If you use this procedure, your new dictionary will always accept the same list the original did, even if you badly screwed up the affix file. This is because munchlist compares the words generated by a flag with the original word list, and refuses to use any flags that generate illegal words. (But don't forget that the munchlist step takes a long time and eats up temporary file space).

EXAMPLES

As an example of conditional suffixes, here is the specification of the S flag from the English affix file:

flag *S:
    [^AEIOU]Y   >       -Y,IES  # As in imply > implies
    [AEIOU]Y    >       S               # As in convey > conveys
    [SXZH]      >       ES              # As in fix > fixes
    [^SXZHY]    >       S               # As in bat > bats

The first line applies to words ending in Y, but not in vowel-Y. The second takes care of the vowel-Y words. The third then handles those words that end in a sibilant or near-sibilant, and the last picks up everything else.

Note that the conditions are written very carefully so that they apply to disjoint sets of words. In particular, note that the fourth line excludes words ending in Y as well as the obvious SXZH. Otherwise, it would convert "imply" into "implys".

Although the English affix file does not do so, you can also have a flag generate more than one variation on a root word.
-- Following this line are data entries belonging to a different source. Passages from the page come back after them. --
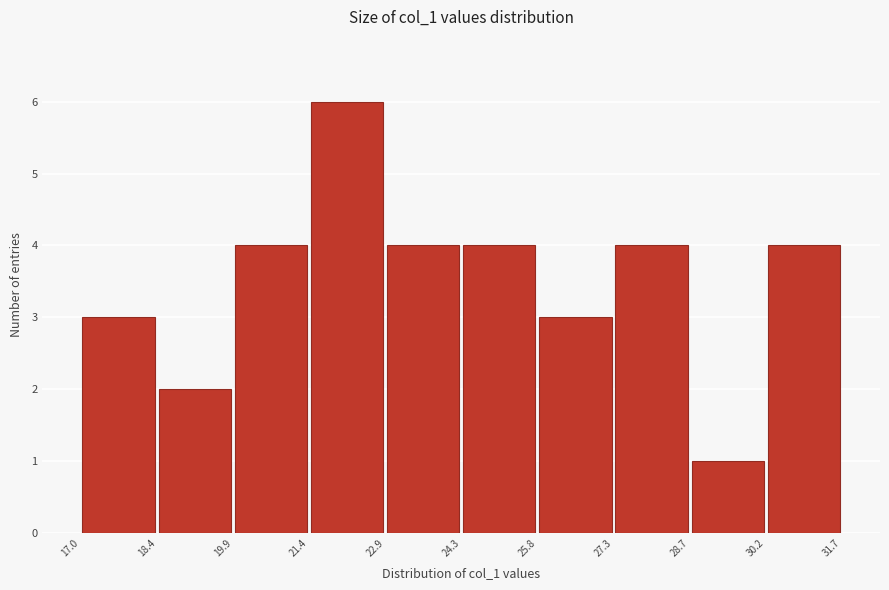

Reading left to right, list every bar in this chart as the range it spans on the x-axis followed by its height. The values are not printed on the chart, so give them approximately, as read against the axis.

17.0 to 18.4: 3
18.4 to 19.9: 2
19.9 to 21.4: 4
21.4 to 22.9: 6
22.9 to 24.3: 4
24.3 to 25.8: 4
25.8 to 27.3: 3
27.3 to 28.7: 4
28.7 to 30.2: 1
30.2 to 31.7: 4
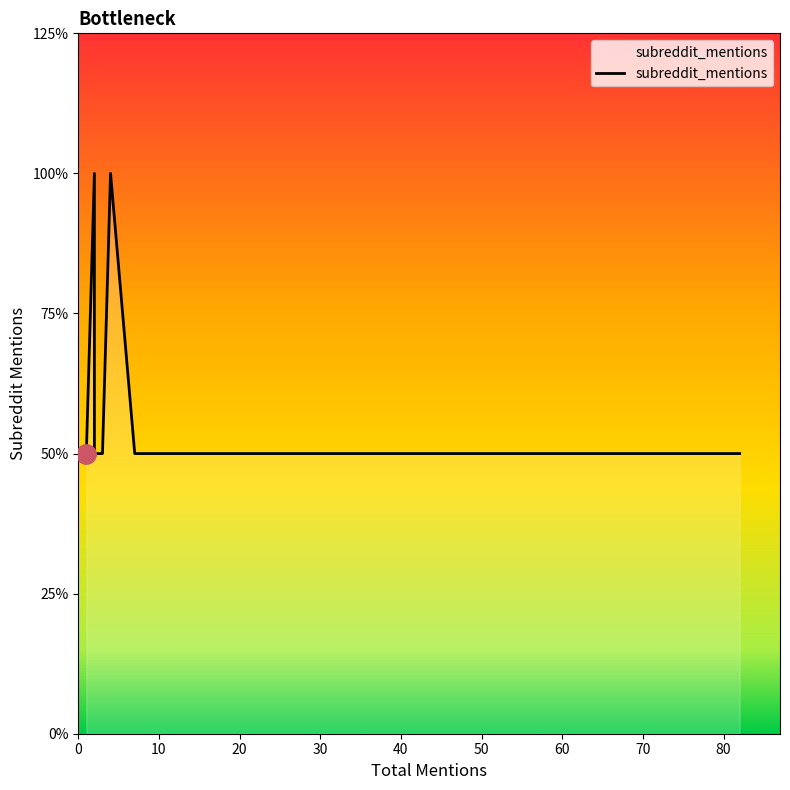

The value at 1 is 2. True or false?

False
For example, we could extend the English "R" flag as follows:

flag *R:
   E                    >       R               # As in skate > skater
   E                    >       RS              # As in skate > skaters
   [^AEIOU]Y    >       -Y,IER  # As in multiply > multiplier
   [^AEIOU]Y    >       -Y,IERS # As in multiply > multipliers
   [AEIOU]Y     >       ER              # As in convey > conveyer
   [AEIOU]Y     >       ERS             # As in convey > conveyers
   [^EY]                >       ER              # As in build > builder
   [^EY]                >       ERS             # As in build > builders

This flag would generate both "skater" and "skaters" from "skate". This capability can be very useful in languages that make use of noun, verb, and adjective endings. For instance, one could define a single flag that generated all of the German "weak" verb endings.